When I was younger, maybe 10 or 11, I was definitely not the girl most people wanted to have on their team. At first, I was confused about why people didn’t want to play with me. I thought I was a decent athlete, but then I realized that maybe it wasn’t because of my skill level, maybe it was because of the way I treated my teammates.
There is one example of this I remember very vividly. When I was 11 years old and lived in Missouri, our coach had all the players write notes to each other at the end of the season. The notes were to consist of something about the person on and off the court. All of my notes said the same thing….”You are a lot of fun and a good friend off the court but when we are playing volleyball you are kind of rude and mean.” That is when God began the very long process of changing the kind of teammate and ultimately the kind of person I was to become.
Trying to change was not an easy task for me. I am very competitive, hate losing, always want to be in control, detest failure, and have a need to be perfect.
God has used sports as a way to mold me into the person He knows I can be. All of the things I struggled with, God helped me first realize them and then second find a way to overcome them. Volleyball has taught me patience, gentleness, how to encourage, how to be competitive without being cruel, selflessness, and so much more.
Now I find myself as one of the leaders on the team. Instead of only thinking of myself, I am looking at the other players and considering how I can encourage them and how we can work together as a team.
Through all of this growing, my passion for volleyball only intensified and playing in college became a huge dream of mine. During my junior year of high school, I struggled with doubt and frustration as all my friends had already been recruited and committed to different colleges. So then I began wondering if God desired for me to play or maybe volleyball was becoming my idol.
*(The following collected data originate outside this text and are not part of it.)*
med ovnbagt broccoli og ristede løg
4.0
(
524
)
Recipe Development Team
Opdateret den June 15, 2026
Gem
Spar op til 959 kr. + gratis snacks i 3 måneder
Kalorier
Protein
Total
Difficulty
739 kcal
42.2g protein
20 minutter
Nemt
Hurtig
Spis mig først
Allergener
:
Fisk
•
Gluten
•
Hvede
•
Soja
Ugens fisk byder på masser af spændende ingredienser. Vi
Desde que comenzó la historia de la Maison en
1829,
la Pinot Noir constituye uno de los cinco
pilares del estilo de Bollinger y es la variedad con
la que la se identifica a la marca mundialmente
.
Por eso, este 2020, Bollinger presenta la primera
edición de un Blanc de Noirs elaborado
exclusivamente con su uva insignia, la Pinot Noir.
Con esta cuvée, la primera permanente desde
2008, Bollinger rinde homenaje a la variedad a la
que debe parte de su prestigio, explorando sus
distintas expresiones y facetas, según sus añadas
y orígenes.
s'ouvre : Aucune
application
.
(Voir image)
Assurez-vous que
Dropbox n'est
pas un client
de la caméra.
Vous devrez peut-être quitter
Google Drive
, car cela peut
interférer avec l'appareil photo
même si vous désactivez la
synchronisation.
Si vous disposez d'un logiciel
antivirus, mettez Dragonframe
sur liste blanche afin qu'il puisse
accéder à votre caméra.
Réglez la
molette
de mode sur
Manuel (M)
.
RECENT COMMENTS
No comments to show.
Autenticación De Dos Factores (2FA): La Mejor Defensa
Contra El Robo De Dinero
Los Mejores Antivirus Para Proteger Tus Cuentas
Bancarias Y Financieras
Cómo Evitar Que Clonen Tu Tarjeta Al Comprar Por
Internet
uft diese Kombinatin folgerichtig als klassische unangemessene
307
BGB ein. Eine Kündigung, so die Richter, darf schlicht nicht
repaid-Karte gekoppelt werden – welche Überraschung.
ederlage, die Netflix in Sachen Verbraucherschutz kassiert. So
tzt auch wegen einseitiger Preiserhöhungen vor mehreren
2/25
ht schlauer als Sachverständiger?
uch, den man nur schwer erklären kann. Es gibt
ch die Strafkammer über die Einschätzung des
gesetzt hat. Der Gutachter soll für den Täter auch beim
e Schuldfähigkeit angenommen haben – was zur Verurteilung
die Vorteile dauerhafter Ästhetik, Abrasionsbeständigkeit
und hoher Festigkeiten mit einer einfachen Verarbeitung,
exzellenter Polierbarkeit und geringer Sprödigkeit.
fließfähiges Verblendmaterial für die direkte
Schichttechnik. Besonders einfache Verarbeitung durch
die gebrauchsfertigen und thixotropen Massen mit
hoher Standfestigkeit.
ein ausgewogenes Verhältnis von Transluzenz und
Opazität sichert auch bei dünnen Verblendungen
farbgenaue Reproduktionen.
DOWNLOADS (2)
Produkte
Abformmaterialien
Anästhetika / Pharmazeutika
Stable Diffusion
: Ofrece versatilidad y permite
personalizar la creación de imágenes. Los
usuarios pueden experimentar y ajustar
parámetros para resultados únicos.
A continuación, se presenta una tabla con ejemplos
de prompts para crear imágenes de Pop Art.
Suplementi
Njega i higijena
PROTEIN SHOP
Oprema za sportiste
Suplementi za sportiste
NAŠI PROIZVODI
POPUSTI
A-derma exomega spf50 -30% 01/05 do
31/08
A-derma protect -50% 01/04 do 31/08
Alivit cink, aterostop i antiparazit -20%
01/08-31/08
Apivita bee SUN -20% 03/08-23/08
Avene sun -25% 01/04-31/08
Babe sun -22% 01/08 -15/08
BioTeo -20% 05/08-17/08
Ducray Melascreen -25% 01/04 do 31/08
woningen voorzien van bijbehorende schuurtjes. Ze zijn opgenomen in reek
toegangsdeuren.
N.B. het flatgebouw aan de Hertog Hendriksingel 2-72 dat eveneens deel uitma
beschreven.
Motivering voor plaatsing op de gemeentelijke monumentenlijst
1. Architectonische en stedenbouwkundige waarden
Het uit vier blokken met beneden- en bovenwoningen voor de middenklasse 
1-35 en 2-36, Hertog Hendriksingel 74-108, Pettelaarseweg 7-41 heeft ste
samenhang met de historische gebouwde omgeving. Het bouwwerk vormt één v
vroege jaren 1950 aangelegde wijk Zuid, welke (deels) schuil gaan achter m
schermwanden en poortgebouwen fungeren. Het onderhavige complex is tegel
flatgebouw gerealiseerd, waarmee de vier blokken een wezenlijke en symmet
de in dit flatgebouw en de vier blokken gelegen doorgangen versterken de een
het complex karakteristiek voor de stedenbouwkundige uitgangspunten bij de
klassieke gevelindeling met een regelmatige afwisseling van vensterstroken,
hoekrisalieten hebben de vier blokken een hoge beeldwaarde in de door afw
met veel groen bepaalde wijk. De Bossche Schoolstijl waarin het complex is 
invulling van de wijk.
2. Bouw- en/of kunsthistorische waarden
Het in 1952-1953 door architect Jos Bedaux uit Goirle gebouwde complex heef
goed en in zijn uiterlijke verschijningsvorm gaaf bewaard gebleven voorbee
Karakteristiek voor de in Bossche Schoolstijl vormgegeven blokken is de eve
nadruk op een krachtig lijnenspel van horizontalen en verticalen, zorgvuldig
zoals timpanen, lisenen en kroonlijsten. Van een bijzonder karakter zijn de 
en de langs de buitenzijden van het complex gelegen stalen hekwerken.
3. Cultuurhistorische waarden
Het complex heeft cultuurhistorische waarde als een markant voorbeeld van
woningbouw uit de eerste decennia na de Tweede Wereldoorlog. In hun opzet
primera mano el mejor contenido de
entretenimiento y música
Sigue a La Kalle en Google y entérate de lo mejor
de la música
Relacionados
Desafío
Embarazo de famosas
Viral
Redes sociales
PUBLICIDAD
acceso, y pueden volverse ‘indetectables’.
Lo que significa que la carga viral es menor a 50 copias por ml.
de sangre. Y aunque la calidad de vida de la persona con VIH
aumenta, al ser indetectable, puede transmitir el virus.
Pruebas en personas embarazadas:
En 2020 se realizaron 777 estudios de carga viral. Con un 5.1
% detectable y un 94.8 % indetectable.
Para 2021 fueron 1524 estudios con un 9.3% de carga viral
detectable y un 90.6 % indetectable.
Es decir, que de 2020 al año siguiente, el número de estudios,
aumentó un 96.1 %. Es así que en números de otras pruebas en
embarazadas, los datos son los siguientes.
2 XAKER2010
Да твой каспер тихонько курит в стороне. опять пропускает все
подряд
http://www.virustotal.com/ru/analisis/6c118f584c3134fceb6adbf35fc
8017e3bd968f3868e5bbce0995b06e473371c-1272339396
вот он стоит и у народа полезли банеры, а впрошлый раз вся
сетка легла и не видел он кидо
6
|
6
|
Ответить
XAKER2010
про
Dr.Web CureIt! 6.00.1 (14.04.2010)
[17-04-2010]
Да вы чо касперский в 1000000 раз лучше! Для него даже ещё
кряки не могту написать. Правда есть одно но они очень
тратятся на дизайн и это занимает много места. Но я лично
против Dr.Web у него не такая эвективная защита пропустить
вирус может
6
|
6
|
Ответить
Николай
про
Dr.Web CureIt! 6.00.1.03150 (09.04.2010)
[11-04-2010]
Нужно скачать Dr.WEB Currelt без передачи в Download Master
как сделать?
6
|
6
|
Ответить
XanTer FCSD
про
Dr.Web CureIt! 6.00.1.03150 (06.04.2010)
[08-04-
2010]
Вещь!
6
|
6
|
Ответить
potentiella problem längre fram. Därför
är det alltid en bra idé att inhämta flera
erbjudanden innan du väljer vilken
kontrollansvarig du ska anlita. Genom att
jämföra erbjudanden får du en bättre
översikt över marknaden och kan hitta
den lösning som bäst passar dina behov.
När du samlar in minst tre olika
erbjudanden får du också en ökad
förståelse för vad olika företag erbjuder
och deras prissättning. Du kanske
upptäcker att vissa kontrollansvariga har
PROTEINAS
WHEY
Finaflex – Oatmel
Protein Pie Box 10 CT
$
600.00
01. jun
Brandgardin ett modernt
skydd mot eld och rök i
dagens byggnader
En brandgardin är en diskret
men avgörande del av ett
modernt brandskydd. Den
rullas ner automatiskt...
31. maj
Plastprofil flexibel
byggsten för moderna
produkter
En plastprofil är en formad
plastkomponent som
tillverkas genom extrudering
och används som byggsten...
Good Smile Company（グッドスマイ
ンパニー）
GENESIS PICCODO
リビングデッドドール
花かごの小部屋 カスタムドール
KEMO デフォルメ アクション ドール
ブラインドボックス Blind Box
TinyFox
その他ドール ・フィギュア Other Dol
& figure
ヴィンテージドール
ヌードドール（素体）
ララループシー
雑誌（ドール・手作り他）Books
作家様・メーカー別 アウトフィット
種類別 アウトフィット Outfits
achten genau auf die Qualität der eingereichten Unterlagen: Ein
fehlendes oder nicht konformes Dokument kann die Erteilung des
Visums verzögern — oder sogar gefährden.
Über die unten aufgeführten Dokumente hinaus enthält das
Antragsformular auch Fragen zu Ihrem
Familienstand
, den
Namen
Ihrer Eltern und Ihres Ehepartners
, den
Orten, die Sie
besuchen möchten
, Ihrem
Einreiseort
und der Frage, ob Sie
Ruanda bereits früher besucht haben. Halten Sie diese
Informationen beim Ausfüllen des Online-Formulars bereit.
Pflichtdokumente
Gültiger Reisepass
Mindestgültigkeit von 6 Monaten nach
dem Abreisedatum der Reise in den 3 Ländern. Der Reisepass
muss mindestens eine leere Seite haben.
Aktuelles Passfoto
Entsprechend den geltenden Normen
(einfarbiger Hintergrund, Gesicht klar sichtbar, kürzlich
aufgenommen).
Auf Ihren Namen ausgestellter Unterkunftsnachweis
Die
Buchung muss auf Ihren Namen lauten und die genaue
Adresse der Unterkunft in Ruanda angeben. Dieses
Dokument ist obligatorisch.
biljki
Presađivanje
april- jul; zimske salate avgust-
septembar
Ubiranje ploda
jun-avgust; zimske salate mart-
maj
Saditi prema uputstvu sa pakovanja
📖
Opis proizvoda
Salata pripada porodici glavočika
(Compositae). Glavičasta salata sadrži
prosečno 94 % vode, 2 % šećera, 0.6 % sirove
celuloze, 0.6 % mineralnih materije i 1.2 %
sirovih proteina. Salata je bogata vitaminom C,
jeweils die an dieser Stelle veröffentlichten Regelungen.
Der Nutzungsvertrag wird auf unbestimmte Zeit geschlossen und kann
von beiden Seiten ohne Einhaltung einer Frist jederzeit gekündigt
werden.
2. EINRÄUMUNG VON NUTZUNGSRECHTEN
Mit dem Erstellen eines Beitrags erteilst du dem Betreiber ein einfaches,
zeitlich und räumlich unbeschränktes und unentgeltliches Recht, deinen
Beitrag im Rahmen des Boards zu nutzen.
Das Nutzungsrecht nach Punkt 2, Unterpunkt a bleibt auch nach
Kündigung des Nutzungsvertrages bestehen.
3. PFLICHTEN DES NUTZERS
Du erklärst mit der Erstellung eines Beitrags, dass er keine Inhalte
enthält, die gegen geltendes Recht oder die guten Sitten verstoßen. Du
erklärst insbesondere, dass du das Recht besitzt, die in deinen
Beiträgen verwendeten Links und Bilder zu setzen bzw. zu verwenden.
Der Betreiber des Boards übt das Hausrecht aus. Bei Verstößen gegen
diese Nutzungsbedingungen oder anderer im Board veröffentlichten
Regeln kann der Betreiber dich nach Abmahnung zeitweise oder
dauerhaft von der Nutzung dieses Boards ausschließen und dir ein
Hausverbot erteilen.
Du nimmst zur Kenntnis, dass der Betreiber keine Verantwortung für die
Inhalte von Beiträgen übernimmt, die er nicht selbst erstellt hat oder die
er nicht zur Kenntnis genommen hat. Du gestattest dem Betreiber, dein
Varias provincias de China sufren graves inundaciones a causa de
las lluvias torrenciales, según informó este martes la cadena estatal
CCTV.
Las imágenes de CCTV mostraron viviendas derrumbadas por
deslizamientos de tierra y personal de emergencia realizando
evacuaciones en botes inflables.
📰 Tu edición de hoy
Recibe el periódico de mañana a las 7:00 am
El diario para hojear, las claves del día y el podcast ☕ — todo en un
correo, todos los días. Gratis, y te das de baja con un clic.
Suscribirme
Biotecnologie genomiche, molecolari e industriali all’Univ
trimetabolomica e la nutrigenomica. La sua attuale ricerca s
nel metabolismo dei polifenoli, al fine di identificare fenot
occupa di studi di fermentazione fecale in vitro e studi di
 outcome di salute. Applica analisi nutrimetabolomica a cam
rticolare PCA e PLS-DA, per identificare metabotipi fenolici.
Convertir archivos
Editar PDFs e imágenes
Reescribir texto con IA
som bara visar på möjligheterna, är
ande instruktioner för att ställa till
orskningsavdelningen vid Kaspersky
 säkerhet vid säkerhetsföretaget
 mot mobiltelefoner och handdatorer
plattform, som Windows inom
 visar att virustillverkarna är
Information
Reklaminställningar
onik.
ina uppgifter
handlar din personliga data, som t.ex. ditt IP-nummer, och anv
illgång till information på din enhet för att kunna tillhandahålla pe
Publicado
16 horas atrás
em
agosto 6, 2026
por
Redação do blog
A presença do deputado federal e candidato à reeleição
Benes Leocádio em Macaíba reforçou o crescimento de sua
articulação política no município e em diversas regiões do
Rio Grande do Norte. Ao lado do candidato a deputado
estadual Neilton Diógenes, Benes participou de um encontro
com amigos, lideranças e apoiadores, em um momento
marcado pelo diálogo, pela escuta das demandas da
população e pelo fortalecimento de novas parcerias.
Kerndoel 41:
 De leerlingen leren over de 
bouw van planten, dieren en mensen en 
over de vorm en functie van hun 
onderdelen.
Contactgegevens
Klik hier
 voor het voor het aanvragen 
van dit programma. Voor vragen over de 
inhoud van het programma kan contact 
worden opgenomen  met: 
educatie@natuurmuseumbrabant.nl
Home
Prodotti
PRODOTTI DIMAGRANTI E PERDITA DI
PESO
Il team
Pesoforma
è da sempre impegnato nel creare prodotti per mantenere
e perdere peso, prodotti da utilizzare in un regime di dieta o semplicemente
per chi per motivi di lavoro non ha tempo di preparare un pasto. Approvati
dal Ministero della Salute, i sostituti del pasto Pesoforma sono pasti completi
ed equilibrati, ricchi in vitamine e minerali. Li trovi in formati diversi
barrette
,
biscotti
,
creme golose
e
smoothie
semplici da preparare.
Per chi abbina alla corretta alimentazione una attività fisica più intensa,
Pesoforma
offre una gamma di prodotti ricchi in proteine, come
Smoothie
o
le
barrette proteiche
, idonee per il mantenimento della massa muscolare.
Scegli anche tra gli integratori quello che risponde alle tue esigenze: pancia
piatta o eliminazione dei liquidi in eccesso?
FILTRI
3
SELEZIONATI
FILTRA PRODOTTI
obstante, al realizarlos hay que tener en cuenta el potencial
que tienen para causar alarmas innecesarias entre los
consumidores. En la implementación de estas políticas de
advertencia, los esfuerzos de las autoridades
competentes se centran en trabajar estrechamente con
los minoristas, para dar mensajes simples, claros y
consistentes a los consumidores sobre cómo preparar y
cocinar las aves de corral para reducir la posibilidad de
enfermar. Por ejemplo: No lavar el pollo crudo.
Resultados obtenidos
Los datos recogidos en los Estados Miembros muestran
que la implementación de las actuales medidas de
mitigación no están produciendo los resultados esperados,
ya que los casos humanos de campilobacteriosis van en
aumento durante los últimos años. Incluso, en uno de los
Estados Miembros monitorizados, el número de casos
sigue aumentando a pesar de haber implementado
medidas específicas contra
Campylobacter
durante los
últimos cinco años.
I struggled with this for quite some time, but we had a devotion before our state championship game and one of the moms shared this thought, “if you feel God’s pleasure while you are doing something then keep doing it because that is where he wants you.” As soon as I heard that everything clicked. I loved volleyball because that is where I feel connected to God. I feel His pleasure and joy on the court. I now see volleyball as a gift from Him, a place that I can worship and praise Him.
Today God has blessed me with an amazing scholarship to play volleyball at Colorado Christian University. I know God will work through me in this new situation and I’m so excited to see what He has planned for me.